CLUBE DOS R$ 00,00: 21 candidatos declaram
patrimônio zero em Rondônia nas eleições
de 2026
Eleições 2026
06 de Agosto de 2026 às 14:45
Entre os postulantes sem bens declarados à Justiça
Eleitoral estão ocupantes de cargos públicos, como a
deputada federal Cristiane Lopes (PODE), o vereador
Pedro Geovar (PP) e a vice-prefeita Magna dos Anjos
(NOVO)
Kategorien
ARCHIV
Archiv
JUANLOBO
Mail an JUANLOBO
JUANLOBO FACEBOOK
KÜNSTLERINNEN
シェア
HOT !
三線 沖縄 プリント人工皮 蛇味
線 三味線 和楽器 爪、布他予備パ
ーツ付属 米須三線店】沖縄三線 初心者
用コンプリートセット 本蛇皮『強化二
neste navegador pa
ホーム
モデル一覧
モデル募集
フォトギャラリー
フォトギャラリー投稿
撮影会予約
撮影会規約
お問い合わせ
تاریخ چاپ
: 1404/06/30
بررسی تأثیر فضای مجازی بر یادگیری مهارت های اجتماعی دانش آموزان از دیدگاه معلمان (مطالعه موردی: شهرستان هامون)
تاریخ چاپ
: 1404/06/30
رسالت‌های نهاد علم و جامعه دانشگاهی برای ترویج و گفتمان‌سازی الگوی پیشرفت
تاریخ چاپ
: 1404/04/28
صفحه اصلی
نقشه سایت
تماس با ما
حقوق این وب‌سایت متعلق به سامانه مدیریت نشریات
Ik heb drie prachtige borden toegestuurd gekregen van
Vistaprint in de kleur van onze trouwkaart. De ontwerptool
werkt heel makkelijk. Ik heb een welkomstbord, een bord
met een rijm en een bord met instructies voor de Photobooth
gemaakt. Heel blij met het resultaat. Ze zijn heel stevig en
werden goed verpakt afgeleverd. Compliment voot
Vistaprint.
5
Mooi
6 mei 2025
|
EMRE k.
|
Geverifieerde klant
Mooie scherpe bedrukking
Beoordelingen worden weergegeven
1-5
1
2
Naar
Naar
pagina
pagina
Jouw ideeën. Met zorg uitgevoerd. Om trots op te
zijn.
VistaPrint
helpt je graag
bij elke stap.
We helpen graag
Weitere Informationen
------------------------------------------------------------------------
[DIRECTIONS FOR THIS TASK]:
Reproduce the lines of all the records, substituting "LOBO" for every occurrence of "JUANLOBO" and leaving everything else unchanged.

[TASK RESPONSE]:
CLUBE DOS R$ 00,00: 21 candidatos declaram
patrimônio zero em Rondônia nas eleições
de 2026
Eleições 2026
06 de Agosto de 2026 às 14:45
Entre os postulantes sem bens declarados à Justiça
Eleitoral estão ocupantes de cargos públicos, como a
deputada federal Cristiane Lopes (PODE), o vereador
Pedro Geovar (PP) e a vice-prefeita Magna dos Anjos
(NOVO)
Kategorien
ARCHIV
Archiv
LOBO
Mail an LOBO
LOBO FACEBOOK
KÜNSTLERINNEN
シェア
HOT !
三線 沖縄 プリント人工皮 蛇味
線 三味線 和楽器 爪、布他予備パ
ーツ付属 米須三線店】沖縄三線 初心者
用コンプリートセット 本蛇皮『強化二
neste navegador pa
ホーム
モデル一覧
モデル募集
フォトギャラリー
フォトギャラリー投稿
撮影会予約
撮影会規約
お問い合わせ
تاریخ چاپ
: 1404/06/30
بررسی تأثیر فضای مجازی بر یادگیری مهارت های اجتماعی دانش آموزان از دیدگاه معلمان (مطالعه موردی: شهرستان هامون)
تاریخ چاپ
: 1404/06/30
رسالت‌های نهاد علم و جامعه دانشگاهی برای ترویج و گفتمان‌سازی الگوی پیشرفت
تاریخ چاپ
: 1404/04/28
صفحه اصلی
نقشه سایت
تماس با ما
حقوق این وب‌سایت متعلق به سامانه مدیریت نشریات
Ik heb drie prachtige borden toegestuurd gekregen van
Vistaprint in de kleur van onze trouwkaart. De ontwerptool
werkt heel makkelijk. Ik heb een welkomstbord, een bord
met een rijm en een bord met instructies voor de Photobooth
gemaakt. Heel blij met het resultaat. Ze zijn heel stevig en
werden goed verpakt afgeleverd. Compliment voot
Vistaprint.
5
Mooi
6 mei 2025
|
EMRE k.
|
Geverifieerde klant
Mooie scherpe bedrukking
Beoordelingen worden weergegeven
1-5
1
2
Naar
Naar
pagina
pagina
Jouw ideeën. Met zorg uitgevoerd. Om trots op te
zijn.
VistaPrint
helpt je graag
bij elke stap.
We helpen graag
Weitere Informationen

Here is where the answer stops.